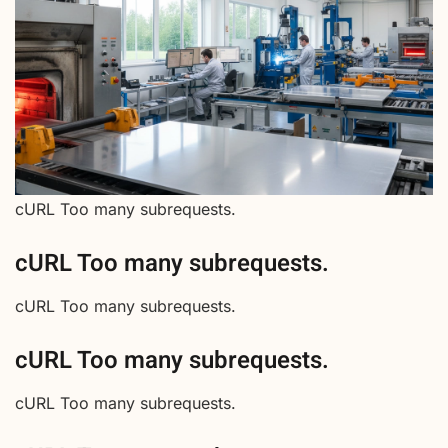
cURL Too many subrequests.
cURL Too many subrequests.
cURL Too many subrequests.
cURL Too many subrequests.
cURL Too many subrequests.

Brief: Your copy should match every record exactly and contain no pictures.

Completed task:
cURL Too many subrequests.
cURL Too many subrequests.
cURL Too many subrequests.
cURL Too many subrequests.
cURL Too many subrequests.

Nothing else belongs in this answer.